The greatest knee angle was demonstrated in the forward lunge, which was larger than during the single-legged squat but not different than during the reverse lunge. The reverse lunge also resulted in a greater knee angle than during the single-legged squat.
A greater ankle angle (dorsiflexion) was noted during the single-legged squat than during the forward lunge and the reverse lunge. No differences existed between the forward and reverse lunges.
Greater peak eccentric and concentric vGRFs were observed during the single-legged squat than during the forward lunge and the reverse lunge. No differences were identified between the forward and reverse lunges.
Greater hip-joint moment was noted in the forward lunge than in the reverse lunge and the single-legged squat. No differences in hip-joint moment were found between the reverse lunge and single-legged squat.
Knee-joint moment was greater during the single-legged squat than during the reverse lunge but not greater than during the forward lunge. In addition, the forward lunge demonstrated a greater knee-joint moment than the reverse lunge.
Greater ankle-joint dorsiflexion moments were observed in the single-legged squat than in the forward lunge and reverse lunge. The forward lunge also resulted in greater ankle-joint dorsiflexion moments than the reverse lunge.
The authors concluded that both concentric and eccentric peak vGRFs were greater during the single-legged squat than during either lunge variation because of an increased base of support during the lunges along with greater knee-joint ankle-joint moments. Whereas the forward and reverse lunges had similar magnitudes of ground reaction force, the anteriorposterior components may have been increased in these exercises relative to those in the single-legged squat.

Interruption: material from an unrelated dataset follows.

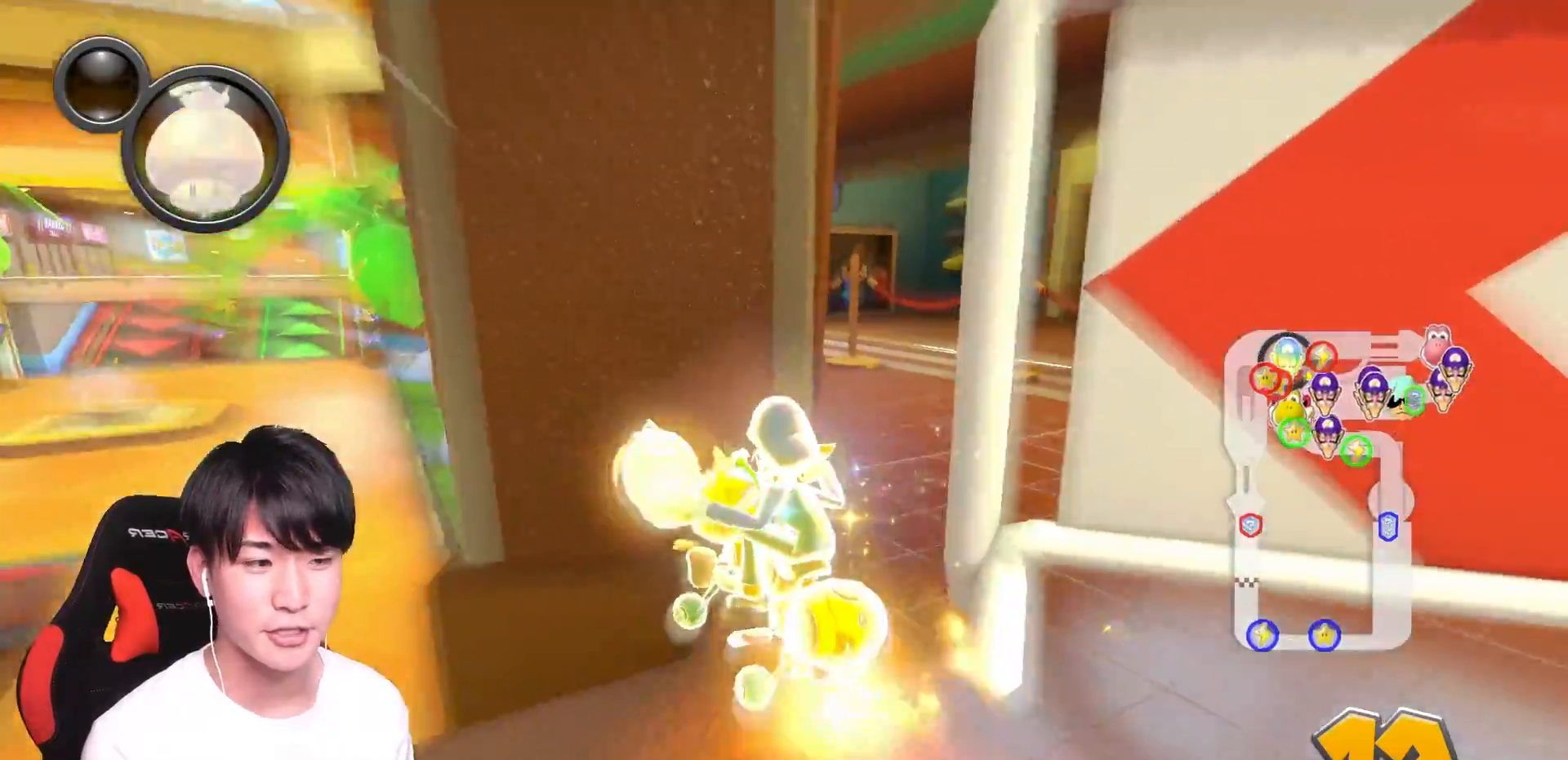
{"buttons": ["A", "L1", "R1"], "left_stick": "right", "right_stick": "center", "events": [[17, "L1", "up"], [100, "L1", "down"], [117, "R1", "up"], [151, "left_stick", "right"], [184, "L1", "up"], [251, "L1", "down"], [334, "R1", "down"], [384, "L1", "up"], [484, "L1", "down"]]}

Practitioners can use this information to make decisions about the relative loading on each joint (hip, knee, and ankle) during the specific exercise and develop a progressive loading (progressively increasing stress on the relevant structures) paradigm. Appropriate loading progressions for the hip should begin with the single-legged squat and progress to the reverse lunge and then the forward lunge. In contrast, loading progressions for the knee and ankle should begin with the reverse lunge and progress to the forward lunge and then the single-legged squat.